16. A method of manufacturing an organic light emitting display apparatus, the method comprising: forming a thin film transistor by forming a gate electrode on a substrate; forming an active layer insulated from the gate electrode; forming a source electrode and a drain electrode using an oxide on the active layer such that the source electrode and the drain electrode are insulated from the gate electrode and electrically connected to the active layer, with the active layer, the source electrode, and the drain electrodes being formed using an atomic layer deposition (ALD) and an insitu process; and forming an organic electroluminescence device which is electrically connected to the thin film transistor.

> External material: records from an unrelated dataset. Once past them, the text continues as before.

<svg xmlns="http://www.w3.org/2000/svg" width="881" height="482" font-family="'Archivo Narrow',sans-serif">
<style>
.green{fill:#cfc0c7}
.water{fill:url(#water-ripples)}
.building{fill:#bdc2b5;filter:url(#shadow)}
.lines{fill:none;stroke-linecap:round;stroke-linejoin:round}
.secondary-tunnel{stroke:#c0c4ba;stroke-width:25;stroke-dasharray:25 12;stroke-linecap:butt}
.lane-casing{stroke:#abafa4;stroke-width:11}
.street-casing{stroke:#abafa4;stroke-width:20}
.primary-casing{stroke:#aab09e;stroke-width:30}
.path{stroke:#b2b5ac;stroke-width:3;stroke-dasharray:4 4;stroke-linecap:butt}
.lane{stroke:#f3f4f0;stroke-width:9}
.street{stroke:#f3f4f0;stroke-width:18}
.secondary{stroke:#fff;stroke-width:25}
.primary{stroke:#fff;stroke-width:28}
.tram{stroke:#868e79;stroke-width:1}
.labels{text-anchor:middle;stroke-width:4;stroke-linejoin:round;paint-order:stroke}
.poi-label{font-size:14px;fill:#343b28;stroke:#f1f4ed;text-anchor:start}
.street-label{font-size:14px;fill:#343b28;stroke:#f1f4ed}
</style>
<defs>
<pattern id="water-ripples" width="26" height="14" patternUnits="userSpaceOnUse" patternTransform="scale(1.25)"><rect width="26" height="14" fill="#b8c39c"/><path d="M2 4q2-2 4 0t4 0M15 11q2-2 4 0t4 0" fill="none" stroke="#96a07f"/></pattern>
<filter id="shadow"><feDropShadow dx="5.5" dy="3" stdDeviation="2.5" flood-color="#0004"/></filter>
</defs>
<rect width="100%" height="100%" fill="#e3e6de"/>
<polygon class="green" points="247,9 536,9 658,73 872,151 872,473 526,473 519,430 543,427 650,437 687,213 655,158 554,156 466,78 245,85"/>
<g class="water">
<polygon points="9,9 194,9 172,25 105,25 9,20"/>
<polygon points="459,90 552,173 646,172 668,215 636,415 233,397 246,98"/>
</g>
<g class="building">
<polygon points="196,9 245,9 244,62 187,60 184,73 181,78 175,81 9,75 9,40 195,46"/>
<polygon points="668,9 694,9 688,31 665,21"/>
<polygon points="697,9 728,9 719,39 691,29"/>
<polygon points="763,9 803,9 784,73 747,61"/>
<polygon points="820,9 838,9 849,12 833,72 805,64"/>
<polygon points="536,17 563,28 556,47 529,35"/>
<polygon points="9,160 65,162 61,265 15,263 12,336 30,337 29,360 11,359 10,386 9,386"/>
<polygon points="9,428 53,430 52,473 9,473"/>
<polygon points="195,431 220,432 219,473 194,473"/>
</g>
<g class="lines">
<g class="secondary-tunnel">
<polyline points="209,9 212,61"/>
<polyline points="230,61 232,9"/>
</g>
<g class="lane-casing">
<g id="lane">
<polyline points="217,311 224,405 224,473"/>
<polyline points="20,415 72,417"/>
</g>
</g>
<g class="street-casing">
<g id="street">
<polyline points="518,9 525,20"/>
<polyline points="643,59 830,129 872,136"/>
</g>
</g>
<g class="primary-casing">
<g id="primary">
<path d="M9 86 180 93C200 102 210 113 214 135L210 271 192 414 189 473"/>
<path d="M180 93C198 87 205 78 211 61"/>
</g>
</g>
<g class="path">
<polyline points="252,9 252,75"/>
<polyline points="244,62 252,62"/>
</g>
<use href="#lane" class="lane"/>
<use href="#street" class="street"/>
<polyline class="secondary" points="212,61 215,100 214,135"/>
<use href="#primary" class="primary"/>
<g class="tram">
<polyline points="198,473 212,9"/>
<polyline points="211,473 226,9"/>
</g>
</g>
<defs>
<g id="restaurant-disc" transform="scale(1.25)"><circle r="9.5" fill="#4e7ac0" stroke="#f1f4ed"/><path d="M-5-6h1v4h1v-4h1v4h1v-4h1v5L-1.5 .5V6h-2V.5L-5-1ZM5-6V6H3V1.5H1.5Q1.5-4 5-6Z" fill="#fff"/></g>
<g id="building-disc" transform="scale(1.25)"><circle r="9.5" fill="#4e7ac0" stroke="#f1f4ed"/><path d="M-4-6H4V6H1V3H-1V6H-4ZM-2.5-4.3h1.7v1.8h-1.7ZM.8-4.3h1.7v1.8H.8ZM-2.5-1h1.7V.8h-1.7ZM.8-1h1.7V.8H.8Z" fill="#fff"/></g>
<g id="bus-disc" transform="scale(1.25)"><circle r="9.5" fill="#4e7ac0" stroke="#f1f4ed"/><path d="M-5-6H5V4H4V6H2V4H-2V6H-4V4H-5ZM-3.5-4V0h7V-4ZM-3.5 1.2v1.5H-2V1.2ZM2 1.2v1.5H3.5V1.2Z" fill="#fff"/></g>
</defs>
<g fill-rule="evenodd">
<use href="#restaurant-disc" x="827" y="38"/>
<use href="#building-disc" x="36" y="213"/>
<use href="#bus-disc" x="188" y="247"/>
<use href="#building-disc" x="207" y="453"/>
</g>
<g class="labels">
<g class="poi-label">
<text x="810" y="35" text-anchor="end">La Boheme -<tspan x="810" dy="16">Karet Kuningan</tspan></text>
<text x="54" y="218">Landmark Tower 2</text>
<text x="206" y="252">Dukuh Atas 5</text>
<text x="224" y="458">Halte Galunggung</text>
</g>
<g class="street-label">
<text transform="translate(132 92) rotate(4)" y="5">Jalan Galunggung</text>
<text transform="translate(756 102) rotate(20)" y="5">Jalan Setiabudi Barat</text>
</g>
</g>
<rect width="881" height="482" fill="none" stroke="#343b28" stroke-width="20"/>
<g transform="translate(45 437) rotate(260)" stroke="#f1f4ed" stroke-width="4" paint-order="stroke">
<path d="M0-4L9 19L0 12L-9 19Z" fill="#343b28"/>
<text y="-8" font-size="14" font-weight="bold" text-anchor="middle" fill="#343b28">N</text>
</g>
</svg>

17. The method of claim 16 , in which the active layer and the source and drain electrodes are formed of a ZnO-based oxide.

18. The method of claim 17 , in which the ZnO-based oxide comprises one compound selected from a group consisting of ZnSnO, ZnSnO, ZnInGaO, and ZnSnGaO.

19. The method of claim 16 , in which the concentration of the carrier in the active layer is in the range of 1×10 14 cm −3 to 1×10 15 cm −3 , and the concentration of the carrier in the source and drain electrodes is in the range of 1×10 16 cm −3 to 1×10 20 cm −3 .

20. The method of claim 16 , in which a temperature of a process for forming the active layer is different from a temperature of a process for forming the source and drain electrodes.

21. The method of claim 16 , in which the temperature during the forming of the source and drain electrodes is higher than that during the forming of the active layer while the active layer and the source and drain electrode are sequentially formed using the ALD.